Quoting from Schneiderman's complaint, Kornreich also said she will not transform the case into a battle over the legality of high-speed trading.
Kornreich said she will rule later on whether Schneiderman raised a valid Martin Act claim, and that Barclays' arguments that the law must not apply were "not entirely unreasonable."
The judge also dismissed a claim that Schneiderman brought under a separate state law.

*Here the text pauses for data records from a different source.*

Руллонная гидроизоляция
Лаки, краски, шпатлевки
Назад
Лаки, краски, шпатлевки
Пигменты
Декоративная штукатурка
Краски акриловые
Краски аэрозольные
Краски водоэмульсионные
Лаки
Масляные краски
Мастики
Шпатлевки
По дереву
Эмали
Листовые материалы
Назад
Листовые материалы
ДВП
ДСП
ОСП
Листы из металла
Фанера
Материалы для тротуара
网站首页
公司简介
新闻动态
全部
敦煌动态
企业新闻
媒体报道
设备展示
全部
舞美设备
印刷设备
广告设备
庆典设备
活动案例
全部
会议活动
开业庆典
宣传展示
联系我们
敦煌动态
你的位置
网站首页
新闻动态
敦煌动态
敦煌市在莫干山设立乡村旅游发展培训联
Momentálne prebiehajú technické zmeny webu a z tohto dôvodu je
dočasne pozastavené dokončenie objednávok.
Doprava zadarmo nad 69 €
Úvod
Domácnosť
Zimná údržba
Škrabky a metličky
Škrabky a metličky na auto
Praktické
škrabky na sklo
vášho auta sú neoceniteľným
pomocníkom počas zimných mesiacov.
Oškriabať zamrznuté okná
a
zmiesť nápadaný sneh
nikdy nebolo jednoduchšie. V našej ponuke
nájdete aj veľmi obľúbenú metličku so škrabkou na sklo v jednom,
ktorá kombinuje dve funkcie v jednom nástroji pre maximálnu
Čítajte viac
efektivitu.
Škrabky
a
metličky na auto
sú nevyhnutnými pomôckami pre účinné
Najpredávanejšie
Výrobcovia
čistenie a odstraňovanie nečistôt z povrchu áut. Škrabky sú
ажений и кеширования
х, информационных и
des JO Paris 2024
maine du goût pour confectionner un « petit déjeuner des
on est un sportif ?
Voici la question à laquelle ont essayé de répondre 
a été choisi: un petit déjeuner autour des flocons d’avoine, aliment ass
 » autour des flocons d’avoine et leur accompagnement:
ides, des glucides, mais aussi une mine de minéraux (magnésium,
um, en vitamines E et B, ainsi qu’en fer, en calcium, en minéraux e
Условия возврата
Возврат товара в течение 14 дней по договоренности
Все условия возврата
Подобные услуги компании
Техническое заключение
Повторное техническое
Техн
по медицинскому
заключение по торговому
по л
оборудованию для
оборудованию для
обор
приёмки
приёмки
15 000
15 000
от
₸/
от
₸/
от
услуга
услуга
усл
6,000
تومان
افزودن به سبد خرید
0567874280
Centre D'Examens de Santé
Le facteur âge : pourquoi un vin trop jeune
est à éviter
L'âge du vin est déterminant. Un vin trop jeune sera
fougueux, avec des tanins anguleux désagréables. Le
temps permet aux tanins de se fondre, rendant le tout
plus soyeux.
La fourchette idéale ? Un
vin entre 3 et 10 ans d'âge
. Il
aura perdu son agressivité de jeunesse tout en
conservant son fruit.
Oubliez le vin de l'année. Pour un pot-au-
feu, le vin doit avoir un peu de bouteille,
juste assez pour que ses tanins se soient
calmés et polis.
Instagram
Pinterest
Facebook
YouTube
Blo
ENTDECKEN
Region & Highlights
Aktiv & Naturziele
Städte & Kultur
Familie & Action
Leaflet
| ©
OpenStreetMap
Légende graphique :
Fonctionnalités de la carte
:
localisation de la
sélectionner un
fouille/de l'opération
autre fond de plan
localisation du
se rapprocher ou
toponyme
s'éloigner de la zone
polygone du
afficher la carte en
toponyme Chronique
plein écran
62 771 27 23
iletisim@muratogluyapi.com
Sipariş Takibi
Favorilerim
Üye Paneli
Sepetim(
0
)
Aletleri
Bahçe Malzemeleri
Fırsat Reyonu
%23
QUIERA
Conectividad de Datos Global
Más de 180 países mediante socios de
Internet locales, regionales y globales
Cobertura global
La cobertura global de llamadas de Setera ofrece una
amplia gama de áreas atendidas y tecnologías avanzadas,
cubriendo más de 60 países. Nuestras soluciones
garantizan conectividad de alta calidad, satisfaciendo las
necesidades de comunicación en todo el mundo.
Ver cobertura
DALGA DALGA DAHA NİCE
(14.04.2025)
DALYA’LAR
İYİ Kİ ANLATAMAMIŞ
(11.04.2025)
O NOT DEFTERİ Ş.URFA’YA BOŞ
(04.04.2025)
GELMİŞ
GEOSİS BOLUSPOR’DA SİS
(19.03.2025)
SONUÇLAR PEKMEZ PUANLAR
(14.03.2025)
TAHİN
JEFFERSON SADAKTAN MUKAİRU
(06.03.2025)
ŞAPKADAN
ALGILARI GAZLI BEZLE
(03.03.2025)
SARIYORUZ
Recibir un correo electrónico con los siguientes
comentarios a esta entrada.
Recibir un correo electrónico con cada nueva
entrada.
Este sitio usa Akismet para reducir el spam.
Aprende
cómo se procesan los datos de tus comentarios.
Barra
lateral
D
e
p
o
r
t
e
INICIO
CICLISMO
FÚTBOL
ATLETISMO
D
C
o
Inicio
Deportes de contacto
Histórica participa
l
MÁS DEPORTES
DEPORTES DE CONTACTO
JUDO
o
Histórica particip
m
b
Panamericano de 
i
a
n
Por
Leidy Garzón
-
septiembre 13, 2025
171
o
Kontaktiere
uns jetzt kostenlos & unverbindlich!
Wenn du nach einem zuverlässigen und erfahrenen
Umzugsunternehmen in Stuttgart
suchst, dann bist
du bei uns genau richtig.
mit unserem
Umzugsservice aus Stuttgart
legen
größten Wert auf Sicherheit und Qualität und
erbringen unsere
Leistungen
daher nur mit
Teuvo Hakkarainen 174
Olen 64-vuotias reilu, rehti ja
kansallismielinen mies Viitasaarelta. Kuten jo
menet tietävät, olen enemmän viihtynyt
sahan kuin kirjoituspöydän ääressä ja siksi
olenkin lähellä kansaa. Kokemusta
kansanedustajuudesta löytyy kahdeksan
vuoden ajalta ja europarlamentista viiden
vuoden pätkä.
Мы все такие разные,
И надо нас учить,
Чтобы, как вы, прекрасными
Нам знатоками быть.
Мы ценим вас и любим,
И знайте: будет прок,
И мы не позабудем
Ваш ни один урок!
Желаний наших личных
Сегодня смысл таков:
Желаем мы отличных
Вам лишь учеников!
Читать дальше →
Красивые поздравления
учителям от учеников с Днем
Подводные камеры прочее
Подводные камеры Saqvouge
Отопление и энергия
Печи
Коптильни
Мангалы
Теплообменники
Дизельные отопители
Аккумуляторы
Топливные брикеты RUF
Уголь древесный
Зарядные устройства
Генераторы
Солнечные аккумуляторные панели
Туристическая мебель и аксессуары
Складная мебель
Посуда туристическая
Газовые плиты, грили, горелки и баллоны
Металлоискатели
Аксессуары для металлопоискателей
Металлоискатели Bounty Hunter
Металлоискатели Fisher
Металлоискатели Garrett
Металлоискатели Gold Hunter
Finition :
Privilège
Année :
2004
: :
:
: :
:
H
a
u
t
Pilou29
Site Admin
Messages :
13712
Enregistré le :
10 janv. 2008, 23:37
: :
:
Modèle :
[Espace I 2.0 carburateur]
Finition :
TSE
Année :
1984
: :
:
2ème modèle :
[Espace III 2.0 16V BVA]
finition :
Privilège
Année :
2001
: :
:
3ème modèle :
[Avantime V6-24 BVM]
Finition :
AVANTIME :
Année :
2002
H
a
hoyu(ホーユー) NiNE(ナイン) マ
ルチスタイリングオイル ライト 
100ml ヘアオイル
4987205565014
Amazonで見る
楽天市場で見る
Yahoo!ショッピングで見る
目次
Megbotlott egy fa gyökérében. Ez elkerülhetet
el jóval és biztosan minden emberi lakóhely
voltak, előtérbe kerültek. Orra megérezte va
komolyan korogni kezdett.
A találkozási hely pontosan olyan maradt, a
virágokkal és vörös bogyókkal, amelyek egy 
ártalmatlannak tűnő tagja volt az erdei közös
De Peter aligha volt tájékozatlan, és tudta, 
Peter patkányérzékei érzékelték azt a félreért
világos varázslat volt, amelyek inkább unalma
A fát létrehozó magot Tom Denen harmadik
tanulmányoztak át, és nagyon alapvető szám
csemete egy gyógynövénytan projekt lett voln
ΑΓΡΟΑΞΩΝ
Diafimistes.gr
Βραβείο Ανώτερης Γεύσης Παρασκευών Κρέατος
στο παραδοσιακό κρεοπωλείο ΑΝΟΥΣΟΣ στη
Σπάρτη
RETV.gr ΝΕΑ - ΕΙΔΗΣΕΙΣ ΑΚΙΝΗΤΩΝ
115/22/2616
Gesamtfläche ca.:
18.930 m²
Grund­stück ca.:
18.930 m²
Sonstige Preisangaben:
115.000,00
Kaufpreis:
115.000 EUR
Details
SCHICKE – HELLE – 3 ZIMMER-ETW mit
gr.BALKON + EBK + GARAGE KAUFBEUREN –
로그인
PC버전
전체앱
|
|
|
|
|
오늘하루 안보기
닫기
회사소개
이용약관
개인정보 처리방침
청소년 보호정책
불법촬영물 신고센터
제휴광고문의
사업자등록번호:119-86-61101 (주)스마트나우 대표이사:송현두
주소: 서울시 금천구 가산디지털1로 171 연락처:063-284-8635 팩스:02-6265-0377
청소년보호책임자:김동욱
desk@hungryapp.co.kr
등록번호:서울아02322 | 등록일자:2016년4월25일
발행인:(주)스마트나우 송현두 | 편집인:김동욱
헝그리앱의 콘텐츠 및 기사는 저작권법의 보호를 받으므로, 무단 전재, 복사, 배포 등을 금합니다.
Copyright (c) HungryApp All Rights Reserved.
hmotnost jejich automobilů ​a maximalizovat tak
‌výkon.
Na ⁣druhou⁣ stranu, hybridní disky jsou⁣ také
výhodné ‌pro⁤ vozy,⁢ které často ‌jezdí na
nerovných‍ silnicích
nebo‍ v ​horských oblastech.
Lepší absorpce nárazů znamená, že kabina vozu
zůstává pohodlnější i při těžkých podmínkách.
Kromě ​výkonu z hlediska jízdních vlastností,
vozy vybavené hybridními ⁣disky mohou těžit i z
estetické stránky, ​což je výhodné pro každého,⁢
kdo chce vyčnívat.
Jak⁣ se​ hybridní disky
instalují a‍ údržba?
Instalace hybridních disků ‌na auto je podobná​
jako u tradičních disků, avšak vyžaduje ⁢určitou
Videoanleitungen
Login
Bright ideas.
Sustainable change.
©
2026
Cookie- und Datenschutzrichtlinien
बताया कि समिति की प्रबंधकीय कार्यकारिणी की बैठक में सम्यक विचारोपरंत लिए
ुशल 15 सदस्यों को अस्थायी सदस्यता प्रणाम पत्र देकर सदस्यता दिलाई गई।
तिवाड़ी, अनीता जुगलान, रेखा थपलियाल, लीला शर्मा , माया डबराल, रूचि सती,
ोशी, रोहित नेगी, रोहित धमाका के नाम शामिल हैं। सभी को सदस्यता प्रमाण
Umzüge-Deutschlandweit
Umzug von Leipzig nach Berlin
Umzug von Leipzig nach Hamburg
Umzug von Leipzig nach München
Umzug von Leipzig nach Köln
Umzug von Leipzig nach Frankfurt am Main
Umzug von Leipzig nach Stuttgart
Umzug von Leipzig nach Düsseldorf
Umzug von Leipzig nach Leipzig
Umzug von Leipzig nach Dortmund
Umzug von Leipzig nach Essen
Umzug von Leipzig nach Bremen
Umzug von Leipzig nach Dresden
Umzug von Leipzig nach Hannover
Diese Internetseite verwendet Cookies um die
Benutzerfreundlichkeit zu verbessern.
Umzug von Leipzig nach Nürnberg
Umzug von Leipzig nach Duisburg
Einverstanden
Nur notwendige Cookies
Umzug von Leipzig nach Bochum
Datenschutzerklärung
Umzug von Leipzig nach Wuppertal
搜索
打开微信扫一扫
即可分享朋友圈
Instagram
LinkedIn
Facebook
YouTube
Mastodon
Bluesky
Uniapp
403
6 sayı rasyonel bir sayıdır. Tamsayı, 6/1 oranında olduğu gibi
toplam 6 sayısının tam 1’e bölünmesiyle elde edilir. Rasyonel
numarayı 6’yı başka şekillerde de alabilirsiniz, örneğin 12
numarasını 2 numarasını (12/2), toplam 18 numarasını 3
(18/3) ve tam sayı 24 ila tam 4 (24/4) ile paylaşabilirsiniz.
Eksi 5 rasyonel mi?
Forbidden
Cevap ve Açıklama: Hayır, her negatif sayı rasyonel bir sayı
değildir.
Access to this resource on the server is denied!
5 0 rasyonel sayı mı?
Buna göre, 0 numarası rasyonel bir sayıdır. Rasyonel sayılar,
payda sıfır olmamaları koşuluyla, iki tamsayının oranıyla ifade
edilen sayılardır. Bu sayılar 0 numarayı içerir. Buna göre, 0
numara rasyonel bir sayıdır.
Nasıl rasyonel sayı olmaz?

Pursued by Reuters, Barclays did not comment immediately.
Kornreich ruled: "Traders are entitled to rely on material representations banks make about their dark pools. If such representations are untrue, the integrity of dark pools will be compromised and investor confidence in them will be shaken."
She wrote: "Investors in the dark pool are highly sophisticated and, hence, no liability will be found simply on the basis of meaningless words, such as 'aggressive', 'predatory', and 'toxic'. This court is not influenced, nor is it moved, by the NYAG's public policy arguments."
Liz DeBold, a spokeswoman for Schneiderman, said: "We are pleased the court affirmed our ability to pursue a claim against Barclays."
Last month, Schneiderman claimed that Barclays was not cooperating fully with the regulator after he sued the bank for fraud related to its high speed trading and dark pools activity.
Schneiderman said the British bank had defied his subpoenas so, subsequently, he would be expanding his lawsuit, which was originally launched on 25 June 2014.
Schneiderman's lawsuit claims Barclays maximised profits by executing a bulk of transactions through HFT on dark pool trading platforms.
The bank's HFT controversy bears close similarity to practices exposed by Michael Lewis's book Flash Boys: A Wall Street Revolt.
The case is Schneiderman versus Barclays Capital Inc et al, New York State Supreme Court, New York County, No. 451391/2014.